■ Required action:
Keep the pictures out, please, and set down every record exactly.

■ Stored items:
↓↓↓

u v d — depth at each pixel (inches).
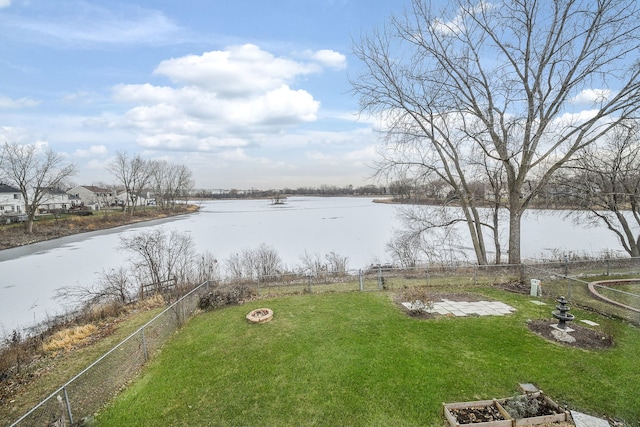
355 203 3459.6
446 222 596.1
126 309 470.0
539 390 205.0
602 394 198.5
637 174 542.0
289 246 1011.9
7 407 241.9
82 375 222.1
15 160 1435.8
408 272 550.6
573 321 313.4
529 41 464.1
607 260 498.0
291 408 201.0
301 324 334.0
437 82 504.7
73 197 3284.9
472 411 187.0
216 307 410.6
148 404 213.6
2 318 504.7
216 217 2154.3
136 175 2354.8
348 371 237.6
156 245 685.3
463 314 343.9
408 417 187.0
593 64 442.0
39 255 1006.4
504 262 633.0
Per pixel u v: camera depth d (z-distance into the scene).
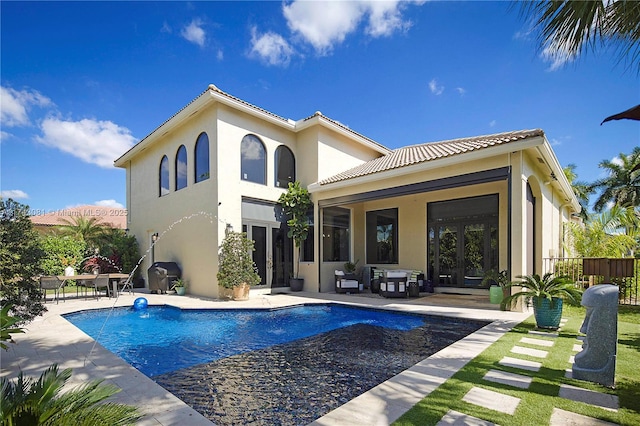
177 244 13.46
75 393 2.25
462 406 3.19
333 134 14.57
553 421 2.90
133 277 15.89
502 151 8.38
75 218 22.19
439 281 13.52
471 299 11.03
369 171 11.66
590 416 2.98
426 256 13.84
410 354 5.64
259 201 12.77
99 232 21.16
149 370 5.02
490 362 4.49
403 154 14.97
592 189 30.39
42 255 5.36
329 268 13.70
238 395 4.02
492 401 3.30
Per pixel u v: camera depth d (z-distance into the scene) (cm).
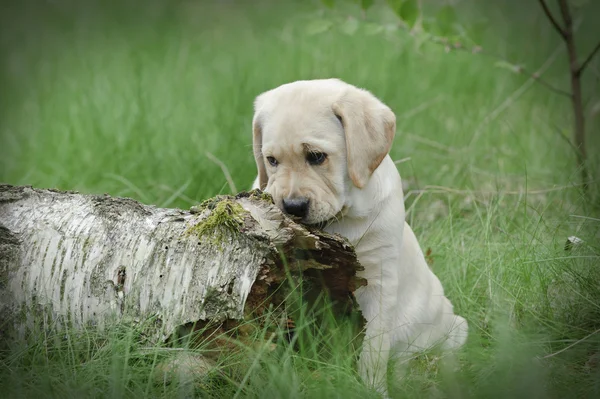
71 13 1866
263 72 1262
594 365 511
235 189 762
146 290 484
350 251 514
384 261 568
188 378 470
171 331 475
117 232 500
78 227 505
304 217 522
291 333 539
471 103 1117
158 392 466
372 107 550
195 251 483
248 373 458
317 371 490
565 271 605
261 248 477
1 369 485
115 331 481
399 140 953
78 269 495
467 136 993
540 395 456
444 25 835
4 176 997
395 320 597
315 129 531
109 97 1193
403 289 608
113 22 1814
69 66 1484
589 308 570
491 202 760
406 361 577
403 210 590
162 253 488
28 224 510
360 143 533
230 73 1307
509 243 673
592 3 1326
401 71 1230
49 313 497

↑↑↑

■ Finished task:
u v d — depth at each pixel (inches).
355 203 3459.6
446 222 596.1
126 309 470.0
539 390 205.0
602 394 198.5
637 174 542.0
289 246 1011.9
7 407 241.9
82 375 222.1
15 160 1435.8
408 272 550.6
573 321 313.4
529 41 464.1
607 260 498.0
291 408 201.0
301 324 334.0
437 82 504.7
73 197 3284.9
472 411 187.0
216 307 410.6
148 404 213.6
2 318 504.7
216 217 2154.3
136 175 2354.8
348 371 237.6
156 245 685.3
463 314 343.9
408 417 187.0
593 64 442.0
39 255 1006.4
504 262 633.0
Per pixel u v: camera depth d (z-distance into the scene).
177 244 13.46
75 393 2.25
462 406 3.19
333 134 14.57
553 421 2.90
133 277 15.89
502 151 8.38
75 218 22.19
439 281 13.52
471 299 11.03
369 171 11.66
590 416 2.98
426 256 13.84
410 354 5.64
259 201 12.77
99 232 21.16
149 370 5.02
490 362 4.49
403 154 14.97
592 189 30.39
42 255 5.36
329 268 13.70
238 395 4.02
492 401 3.30
Per pixel u v: camera depth d (z-distance into the scene) (cm).
71 13 1866
263 72 1262
594 365 511
235 189 762
146 290 484
350 251 514
384 261 568
188 378 470
171 331 475
117 232 500
78 227 505
304 217 522
291 333 539
471 103 1117
158 392 466
372 107 550
195 251 483
248 373 458
317 371 490
565 271 605
261 248 477
1 369 485
115 331 481
399 140 953
78 269 495
467 136 993
540 395 456
444 25 835
4 176 997
395 320 597
315 129 531
109 97 1193
403 289 608
113 22 1814
69 66 1484
589 308 570
491 202 760
406 361 577
403 210 590
162 253 488
28 224 510
360 143 533
230 73 1307
509 243 673
592 3 1326
401 71 1230
49 313 497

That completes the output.